--- Ziel der Aufgabe ---
Überarbeite die Zeilen, die mit der Zeile mit „## Neural Network Model“ beginnen und bis einschließlich der Zeile mit „- Jérôme Ménoret“ reichen: Ersetze darin „optimizers“ durch „optimization algorithms“ und lass alles andere unverändert. Gib nur diese Zeilen aus, ohne die Bilder.

--- Vorgegebene Daten ---
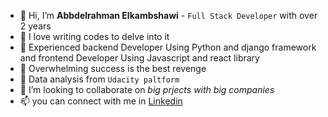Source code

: - 👋 Hi, I’m **Abbdelrahman Elkambshawi** - `Full Stack Developer` with over 2 years
- 👀 I love writing codes to delve into it
- 🌱 Experienced backend Developer Using Python and django framework and frontend Developer Using Javascript and react library
- 👀 Overwhelming success is the best revenge
- 🌱 Data analysis from `Udacity paltform`
- 💞️ I’m looking to collaborate on _big prjects with big companies_
- 📫 you can connect with me in [Linkedin](https://www.linkedin.com/in/abdel-rahman-elkambshawi-09537211a/)
<!---
Elkambshawi/Elkambshawi is a ✨ special ✨ repository because its `README.md` (this file) appears on your GitHub profile.
You can click the Preview link to take a look at your changes.
--->
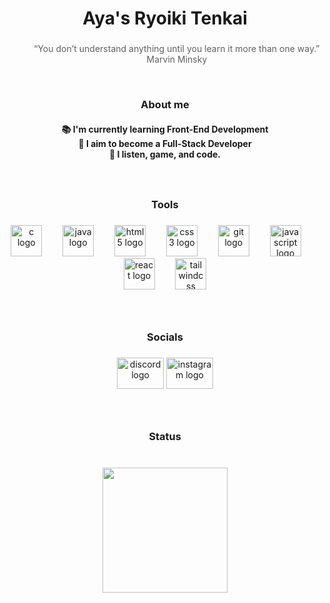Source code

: <h1 align="center">Aya's Ryoiki Tenkai</h1>

###

<blockquote style="border: 0;">
  <p align="center">“You don’t understand anything until you learn it more than one way.” <br/> Marvin Minsky</p>
</blockquote>

<br/>
<h3 align="center">About me</h3>

<h4 align="center">📚 I'm currently learning Front-End Development<br>🎯 I aim to become a Full-Stack Developer<br>🎲 I listen, game, and code.</h4>

###
<br/>
<h3 align="center">Tools</h3>

###

<div align="center">
  <img src="https://cdn.jsdelivr.net/gh/devicons/devicon/icons/c/c-original.svg" height="50" alt="c logo"  />
  <img width="25" />
  <img src="https://cdn.jsdelivr.net/gh/devicons/devicon/icons/java/java-original.svg" height="50" alt="java logo"  />
  <img width="25" />
  <img src="https://cdn.jsdelivr.net/gh/devicons/devicon/icons/html5/html5-original.svg" height="50" alt="html5 logo"  />
  <img width="25" />
  <img src="https://cdn.jsdelivr.net/gh/devicons/devicon/icons/css3/css3-original.svg" height="50" alt="css3 logo"  />
  <img width="25" />
  <img src="https://cdn.jsdelivr.net/gh/devicons/devicon/icons/git/git-original.svg" height="50" alt="git logo"  />
  <img width="25" />
  <img src="https://cdn.jsdelivr.net/gh/devicons/devicon/icons/javascript/javascript-original.svg" height="50" alt="javascript logo"  />
  <img width="25" />
  <img src="https://cdn.jsdelivr.net/gh/devicons/devicon/icons/react/react-original.svg" height="50" alt="react logo"  />
  <img width="25" />
  <img src="https://cdn.simpleicons.org/tailwindcss/06B6D4" height="50" alt="tailwindcss logo"  />
</div>

###
<br/>
<h3 align="center">Socials</h3>

###

<div align="center">
  <img src="https://raw.githubusercontent.com/maurodesouza/profile-readme-generator/master/src/assets/icons/social/discord/default.svg" width="75" height="50" alt="discord logo"  />
  <img src="https://raw.githubusercontent.com/maurodesouza/profile-readme-generator/master/src/assets/icons/social/instagram/default.svg" width="75" height="50" alt="instagram logo"  />
</div>

###
<br/>
<h3 align="center">Status</h3>

###
<br/>
<div align="center">
  <img height="200" src="https://steamuserimages-a.akamaihd.net/ugc/253713388288879416/0D15117E09332AD3BE89FBCD6CE9CFF3ACBAD6C6/?imw=5000&imh=5000&ima=fit&impolicy=Letterbox&imcolor=%23000000&letterbox=false"  />
</div>

###
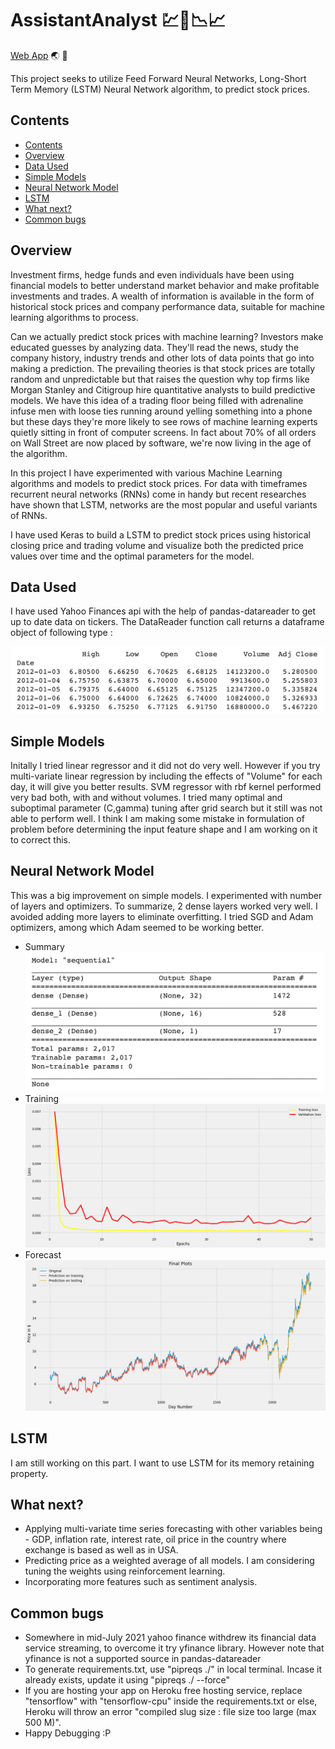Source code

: # AssistantAnalyst :chart::money_with_wings::chart_with_downwards_trend::chart_with_upwards_trend:
[Web App](https://assistantanalyst.herokuapp.com) :earth_asia:	:rocket:

This project seeks to utilize Feed Forward Neural Networks, Long-Short Term Memory (LSTM) Neural Network algorithm, to predict stock prices.

## Contents
- [Contents](#contents)
- [Overview](#overview)
- [Data Used](#data-used)
- [Simple Models](#simple-models)
- [Neural Network Model](#neural-network-model)
- [LSTM](#lstm)
- [What next?](#what-next?)
- [Common bugs](#Common-bugs)

## Overview
Investment firms, hedge funds and even individuals have been using financial models to better understand market behavior and make profitable investments and trades. A wealth of information is available in the form of historical stock prices and company performance data, suitable for machine learning algorithms to process.

Can we actually predict stock prices with machine learning? Investors make educated guesses by analyzing data. They'll read the news, study the company history, industry trends and other lots of data points that go into making a prediction. The prevailing theories is that stock prices are totally random and unpredictable but that raises the question why top firms like Morgan Stanley and Citigroup hire quantitative analysts to build predictive models. We have this idea of a trading floor being filled with adrenaline infuse men with loose ties running around yelling something into a phone but these days they're more likely to see rows of machine learning experts quietly sitting in front of computer screens. In fact about 70% of all orders on Wall Street are now placed by software, we're now living in the age of the algorithm.

In this project I have experimented with various Machine Learning algorithms and models to predict stock prices. For data with timeframes recurrent neural networks (RNNs) come in handy but recent researches have shown that LSTM, networks are the most popular and useful variants of RNNs.

I have used Keras to build a LSTM to predict stock prices using historical closing price and trading volume and visualize both the predicted price values over time and the optimal parameters for the model.

## Data Used
I have used Yahoo Finances api with the help of pandas-datareader to get up to date data on tickers. The DataReader function call returns a dataframe object of following type : 

![Data format](https://github.com/jenishmonpara/AssistantAnalyst/blob/main/Dataset%20head.png)


## Simple Models
Initally I tried linear regressor and it did not do very well. However if you try multi-variate linear regression by including the effects of "Volume" for each day, it will give you better results. 
SVM regressor with rbf kernel performed very bad both, with and without volumes. I tried many optimal and suboptimal parameter (C,gamma) tuning after grid search but it still was not able to perform well. 
I think I am making some mistake in formulation of problem before determining the input feature shape and I am working on it to correct this.

## Neural Network Model
This was a big improvement on simple models. I experimented with number of layers and optimizers. To summarize, 2 dense layers worked very well. I avoided adding more layers to eliminate overfitting. I tried SGD and Adam optimizers, among which Adam seemed to be working better.

* Summary
![Summary](https://github.com/jenishmonpara/AssistantAnalyst/blob/main/Neural%20Model.png)
* Training
![Training](https://github.com/jenishmonpara/AssistantAnalyst/blob/main/Neural%20Training.png)
* Forecast
![Forecast](https://github.com/jenishmonpara/AssistantAnalyst/blob/main/Neural%20Forecast.png)

## LSTM
I am still working on this part. I want to use LSTM for its memory retaining property.

## What next?
* Applying multi-variate time series forecasting with other variables being - GDP, inflation rate, interest rate, oil price in the country where exchange is based as well as in USA.
* Predicting price as a weighted average of all models. I am considering tuning the weights using reinforcement learning.
* Incorporating more features such as sentiment analysis.


## Common bugs
* Somewhere in mid-July 2021 yahoo finance withdrew its financial data service streaming, to overcome it try yfinance library. However note that yfinance is not a supported source in pandas-datareader
* To generate requirements.txt, use "pipreqs ./" in local terminal. Incase it already exists, update it using "pipreqs ./ --force"
* If you are hosting your app on Heroku free hosting service, replace "tensorflow" with "tensorflow-cpu" inside the requirements.txt or else, Heroku will throw an error "compiled slug size : file size too large (max 500 M)".
* Happy Debugging :P

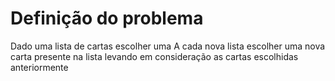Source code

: Definição do problema
========================================

Dado uma lista de cartas escolher uma
A cada nova lista escolher uma nova carta presente na lista levando em consideração as cartas escolhidas anteriormente
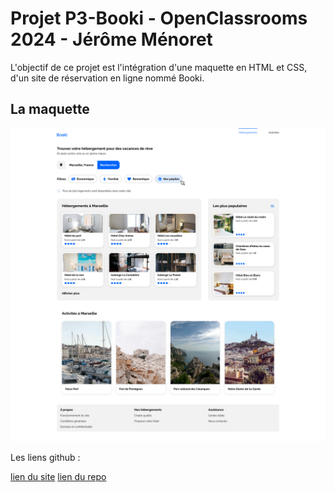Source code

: # Projet P3-Booki - OpenClassrooms 2024 - Jérôme Ménoret

L'objectif de ce projet est l'intégration d'une maquette en HTML et CSS, d'un site de réservation en ligne nommé Booki.

## La maquette

![maquette desktop Booki](./maquette/Large%20Desktop.png)

Les liens github :

[lien du site](https://jerome1344.github.io/booki/)
[lien du repo](https://github.com/jerome1344/booki)
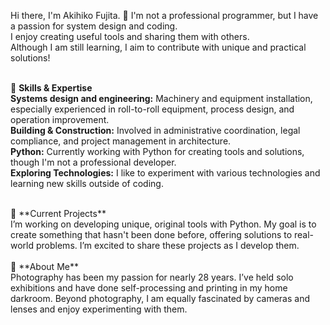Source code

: Hi there, I'm Akihiko Fujita. 👋
I'm not a professional programmer, but I have a passion for system design and coding.<br>
I enjoy creating useful tools and sharing them with others.<br>
Although I am still learning, I aim to contribute with unique and practical solutions!<br>
<br>

🔧 **Skills & Expertise**<br>
**Systems design and engineering:** Machinery and equipment installation, especially experienced in roll-to-roll equipment,  process design, and operation improvement.<br>
**Building & Construction:** Involved in administrative coordination, legal compliance, and project management in architecture.<br>
**Python:** Currently working with Python for creating tools and solutions, though I'm not a professional developer.<br>
**Exploring Technologies:** I like to experiment with various technologies and learning new skills outside of coding.<br>

<br>
🎯 **Current Projects**<br>
I’m working on developing unique, original tools with Python. My goal is to create something that hasn't been done before, offering solutions to real-world problems. I’m excited to share these projects as I develop them.<br>

<br>
📸 **About Me**<br>
Photography has been my passion for nearly 28 years. I’ve held solo exhibitions and have done self-processing and printing in my home darkroom. Beyond photography, I am equally fascinated by cameras and lenses and enjoy experimenting with them.<br>



<!---
Akihiko-Fuji/Akihiko-Fuji is a ✨ special ✨ repository because its `README.md` (this file) appears on your GitHub profile.
You can click the Preview link to take a look at your changes.
--->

--- Antwort zur Aufgabe ---
## Neural Network Model
This was a big improvement on simple models. I experimented with number of layers and optimization algorithms. To summarize, 2 dense layers worked very well. I avoided adding more layers to eliminate overfitting. I tried SGD and Adam optimization algorithms, among which Adam seemed to be working better.

* Summary
![Summary](https://github.com/jenishmonpara/AssistantAnalyst/blob/main/Neural%20Model.png)
* Training
![Training](https://github.com/jenishmonpara/AssistantAnalyst/blob/main/Neural%20Training.png)
* Forecast
![Forecast](https://github.com/jenishmonpara/AssistantAnalyst/blob/main/Neural%20Forecast.png)

## LSTM
I am still working on this part. I want to use LSTM for its memory retaining property.

## What next?
* Applying multi-variate time series forecasting with other variables being - GDP, inflation rate, interest rate, oil price in the country where exchange is based as well as in USA.
* Predicting price as a weighted average of all models. I am considering tuning the weights using reinforcement learning.
* Incorporating more features such as sentiment analysis.


## Common bugs
* Somewhere in mid-July 2021 yahoo finance withdrew its financial data service streaming, to overcome it try yfinance library. However note that yfinance is not a supported source in pandas-datareader
* To generate requirements.txt, use "pipreqs ./" in local terminal. Incase it already exists, update it using "pipreqs ./ --force"
* If you are hosting your app on Heroku free hosting service, replace "tensorflow" with "tensorflow-cpu" inside the requirements.txt or else, Heroku will throw an error "compiled slug size : file size too large (max 500 M)".
* Happy Debugging :P

Source code

: Definição do problema
========================================

Dado uma lista de cartas escolher uma
A cada nova lista escolher uma nova carta presente na lista levando em consideração as cartas escolhidas anteriormente
Source code

: # Projet P3-Booki - OpenClassrooms 2024 - Jérôme Ménoret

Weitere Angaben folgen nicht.